++++ Input data ++++
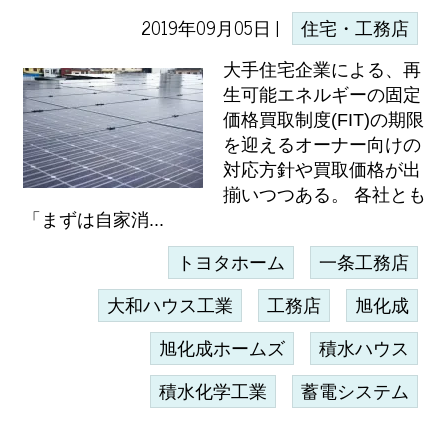
2019年09月05日 |
住宅・工務店
大手住宅企業による、再
生可能エネルギーの固定
価格買取制度(FIT)の期限
を迎えるオーナー向けの
対応方針や買取価格が出
揃いつつある。 各社とも
「まずは自家消...
トヨタホーム
一条工務店
大和ハウス工業
工務店
旭化成
旭化成ホームズ
積水ハウス
積水化学工業
蓄電システム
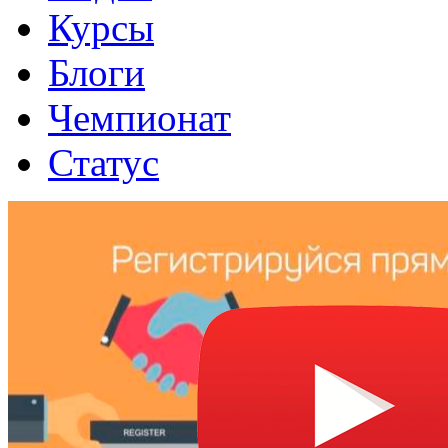
Курсы
Блоги
Чемпионат
Статус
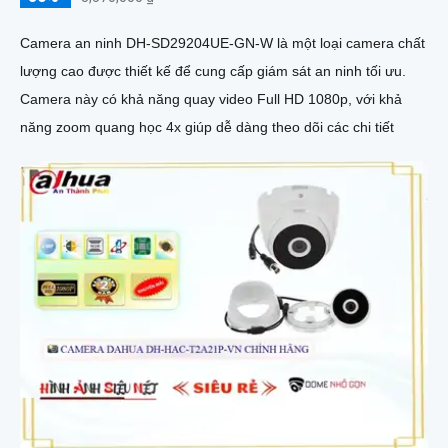
Camera an ninh DH-SD29204UE-GN-W là một loại camera chất
lượng cao được thiết kế để cung cấp giám sát an ninh tối ưu.
Camera này có khả năng quay video Full HD 1080p, với khả
năng zoom quang học 4x giúp dễ dàng theo dõi các chi tiết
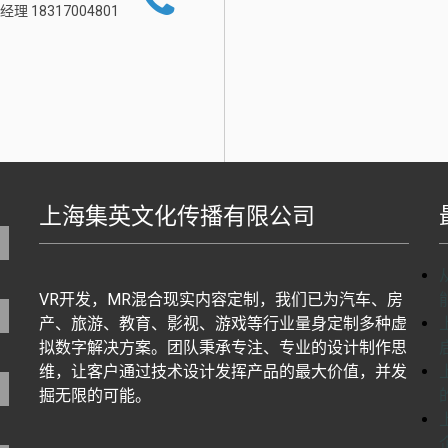
经理 18317004801
上海集英文化传播有限公司
地图生成工具基于百度地图J
VR开发，MR混合现实内容定制，我们已为汽车、房
产、旅游、教育、影视、游戏等行业量身定制多种虚
拟数字解决方案。团队秉承专注、专业的设计制作思
维，让客户通过技术设计发挥产品的最大价值，并发
掘无限的可能。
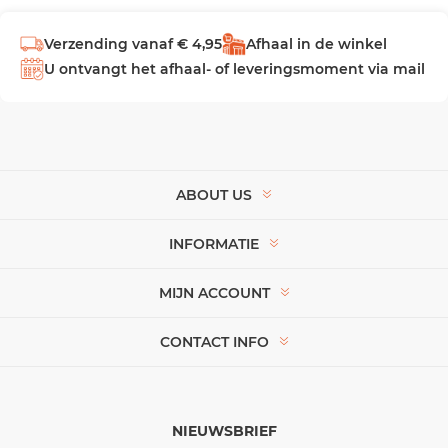
Verzending vanaf € 4,95
Afhaal in de winkel
U ontvangt het afhaal- of leveringsmoment via mail
ABOUT US
INFORMATIE
MIJN ACCOUNT
CONTACT INFO
NIEUWSBRIEF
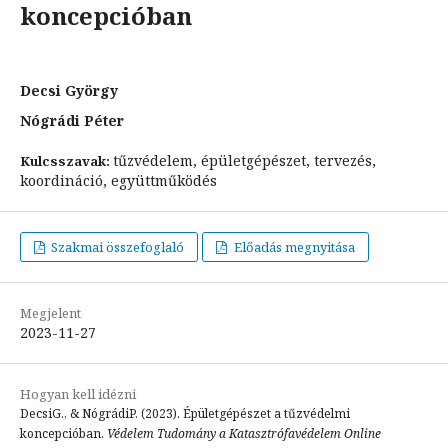
koncepcióban
Decsi György
Nógrádi Péter
tűzvédelem, épületgépészet, tervezés,
Kulcsszavak:
koordináció, együttműködés
Szakmai összefoglaló
Előadás megnyitása
Megjelent
2023-11-27
Hogyan kell idézni
DecsiG., & NógrádiP. (2023). Épületgépészet a tűzvédelmi
koncepcióban.
Védelem Tudomány a Katasztrófavédelem Online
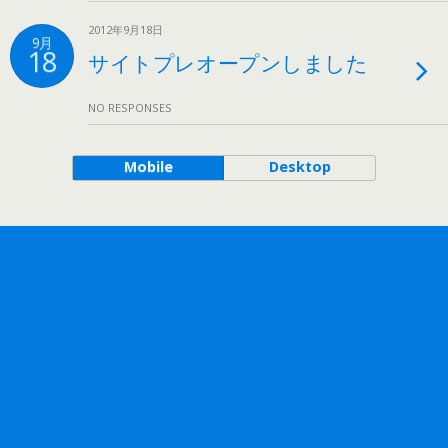
2012年9月18日
9月
18
サイトプレオープンしました
NO RESPONSES
Mobile
Desktop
++++
> Directions for this task:
How many of the lines above contain the word "năng"? Reply with the number only.

> Answer section:
2